Lucene Summit: Erik Hatcher
The co-author of Lucene in Action, this presentation could probably have been termed a keynote. Erik is working with Lucene and Solr in quite a few projects and some of the displays are fairly interesting. Most of these projects are listed under patacriticism.org though there is another called Juxta which also used Lucene though mostly for data analysis.
Rosetti Archive
- Available at rossettiarchive.org
- Uses lucene for full text search
- Has multiple types of digitized objects - poems, paintings, etc
- Scholars demanded case sensitive version - accomplished with two seperate indexes - checkbox chooses index
- Metadata is mixed - some have alot, some don't, many based on crappy xml formats
- More like this function that creates query from object data
Nines and Collex
- A scholary portal for 19th century objects.

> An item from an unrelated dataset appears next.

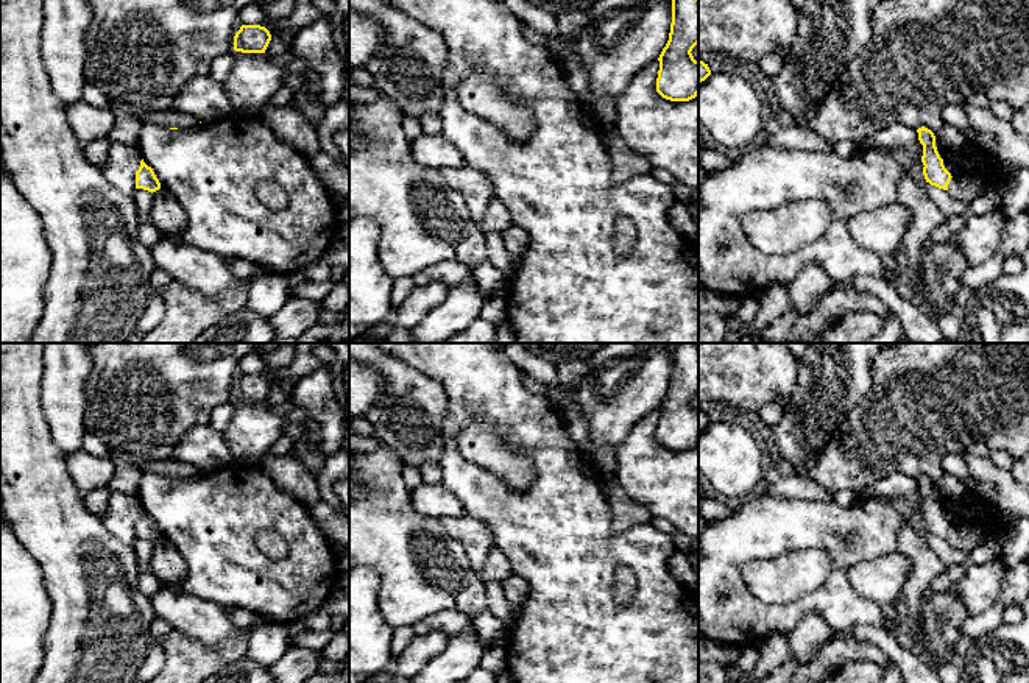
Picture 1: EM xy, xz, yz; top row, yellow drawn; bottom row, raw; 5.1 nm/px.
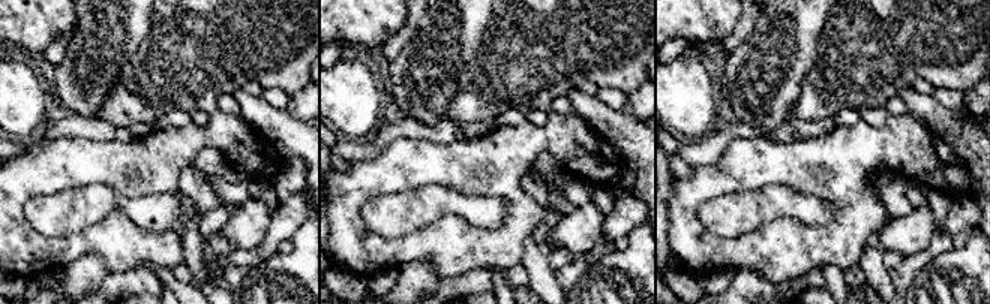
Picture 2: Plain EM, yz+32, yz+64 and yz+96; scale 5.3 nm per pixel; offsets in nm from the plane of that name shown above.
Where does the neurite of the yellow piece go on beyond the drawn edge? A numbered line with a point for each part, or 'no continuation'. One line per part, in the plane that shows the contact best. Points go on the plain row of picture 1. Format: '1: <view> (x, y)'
no continuation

- Available at www.nines.org/collex
- Interface uses idea of facets/sets/collections - add and subtract facets to limit your collection - keyword not really necessary
- facets are intersections between sets
- objects can be in multiple sets
- counts shown are specific to the current restraints - dynamic - cached to speed up
- can intercept any set - example: everything in a category i haven't collected/taged
- username, collection - just another facet - everything is a set - sets can be objects
- there is an index for the archive and a seperate index for user data currently
- docsets used for users
- currently writing an update handler for solr to help make dynamic/user data easier to handle - update single fields
- hopeful to allow member archives to use the connections users make within collex
- atom exports one possibility
- open-source project at sourceforge but not really general at this point
- ruby on rails frontend with solr on the backend. mysql is also used for some user data, may contain index in future
- rdf -> solr right now. member archives submit the rdf format or are converted to it
- future: move more things to mysql so displays can be built faster without pulling information from index itself (limit lucene/solr for searching)
There was more information in the presentation but I found it hard to summarize some of it. I really found the Collex interface concept to be very interesting. Everything is a contraint or limit and you can easily add or invert the contraint. It’s also easy to add things to a personal collection and parts of the personal collection then become facets/contraints themselves. He’s really using all of the metadata (archive and user) to it’s full extent. He also has more plans including “exhibits” where people can “curate collections”. These collections themselves can then become objects in the index and so on. This project will be something to watch.